15 Key Home Loan Terms for First Time Buyers
Knowledge is power and new house buyers alike should get up to speed on critical terms prior to shopping for a first time home mortgage online. Buying that first home is an amazing experience – you'll be making your dream a reality and become a true American homeowner. One of the biggest challenges is simply understanding the wide range of terms that are used in the process of buying a home. It's important to understand many of these commonly used terms as a first time homebuyer. Here are some of the main terms to become familiar with.
- Credit Score – This is the primary factor that dictates whether or not you can secure a loan and what the terms of that loan will be. In most cases, the minimum credit score for securing a first time house loan is around 620, and that is for a government backed loan. Private lenders will require much higher scores.
- Fixed Interest Rate – A fixed interest rate is one that is set in stone and that won't change over time. It's the best choice for those buying a home they plan to own and live in for years.
- Variable Interest Rate – A variable interest rate, or Adjustable Rate Mortgage (ARM) is one that has an initial interest rate but that can change annually. It's a better choice for those planning on selling their home within a few years since it initially offers low rates.
- Pre-Qualified – This means that you've submitted information and that you're approved for a loan. It's something those who are ready to buy a home will need to do. Getting a Pre-qualification letter is an important component in making an offer to the seller. Most real estate agents and sellers consider offers more seriously when the prospect is pre-qualified for a loan as a first time home buyer especially if it is with a credible lender.
- Pre-Approved – In some cases this could be a simple marketing offer. It can give you an idea of what kind of home price range you can look for, but it's not a guarantee of receiving a loan.
- Closing Costs – This includes a variety of additional costs including things like lawyer fees, inspector fees, and more. They're generally about 2 to 4 percent of the total price of a home.
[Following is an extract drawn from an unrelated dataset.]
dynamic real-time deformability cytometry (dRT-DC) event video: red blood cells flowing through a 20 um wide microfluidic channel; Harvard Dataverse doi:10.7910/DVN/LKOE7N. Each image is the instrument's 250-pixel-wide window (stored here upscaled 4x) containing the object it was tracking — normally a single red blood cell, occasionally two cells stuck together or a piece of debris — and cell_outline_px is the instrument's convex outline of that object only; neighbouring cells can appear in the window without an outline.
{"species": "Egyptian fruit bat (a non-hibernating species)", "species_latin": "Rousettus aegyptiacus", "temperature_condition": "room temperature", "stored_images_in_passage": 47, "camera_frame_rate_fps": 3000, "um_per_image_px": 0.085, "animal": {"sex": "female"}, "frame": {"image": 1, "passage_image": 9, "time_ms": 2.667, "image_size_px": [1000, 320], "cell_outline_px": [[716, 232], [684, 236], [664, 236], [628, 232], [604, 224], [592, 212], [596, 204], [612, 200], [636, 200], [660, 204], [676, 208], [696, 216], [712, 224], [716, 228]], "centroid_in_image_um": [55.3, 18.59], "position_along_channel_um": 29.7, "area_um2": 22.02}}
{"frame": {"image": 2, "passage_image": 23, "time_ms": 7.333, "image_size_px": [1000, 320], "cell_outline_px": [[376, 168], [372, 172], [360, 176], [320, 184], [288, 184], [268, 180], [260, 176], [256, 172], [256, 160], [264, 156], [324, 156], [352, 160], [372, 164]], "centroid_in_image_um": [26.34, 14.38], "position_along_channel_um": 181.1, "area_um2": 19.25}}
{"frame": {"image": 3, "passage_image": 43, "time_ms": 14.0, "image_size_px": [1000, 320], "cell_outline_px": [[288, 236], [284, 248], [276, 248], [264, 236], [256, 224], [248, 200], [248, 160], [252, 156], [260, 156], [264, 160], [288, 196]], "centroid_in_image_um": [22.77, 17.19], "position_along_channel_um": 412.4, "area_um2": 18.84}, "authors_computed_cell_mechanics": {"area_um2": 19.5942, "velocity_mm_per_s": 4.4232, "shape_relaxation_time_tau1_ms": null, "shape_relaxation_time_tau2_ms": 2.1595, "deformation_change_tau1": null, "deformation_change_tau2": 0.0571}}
- Mortgage Insurance – This is insurance that is required if you make a down payment of less than 20% of the total price of the home, and is usually only a temporary fee you'll have to pay. FHA charges mortgage insurance and lenders that offer first time loan with low down-payments less than 20%.
- Good Faith Estimate – This is just what it sounds like: An estimate as to the total value of a home, made by an appraiser prior to securing your home loan.
- Down Payment – The total amount you initially pay down on the total price of the home. To get a loan, this figure is usually required to be anywhere from 3 to 10 percent of the total price of the home. FHA, Fannie Mae and Freddie Mac all offer loan programs for first time house buyers ranging from 3.5 to 5%.
- Debt to Income Ratio – This is the difference between how much money you earn and how much debt you have. The better your ratio, the better your odds of securing a loan will be.
- Mortgage Length – Most loans are available for 15 or 30 years. Longer mortgages offer lower monthly payments, but you'll pay more in total for the home.
- Annual Percentage Rate – This is nothing more than the interest rate you pay each year. Rates could be fixed or may be adjustable per year.
- Prepayment Penalty – Some loans charge a penalty for your paying them off in full before the loan's duration. Others don't. It's important to pay attention to this sum if you're planning on prepaying. Please note that here is no pre-payment penalty allowed on federal programs like VA or FHA.
- FHA Mortgage – FHA loans are backed by the government and are designed to help make it easier for first time home buyers to purchase their dream home.
- Escrow – Escrow is a kind of fund that is neutral, and is where things like deposits on a home you want to buy are placed, or where property taxes and insurance fees are placed until they're paid.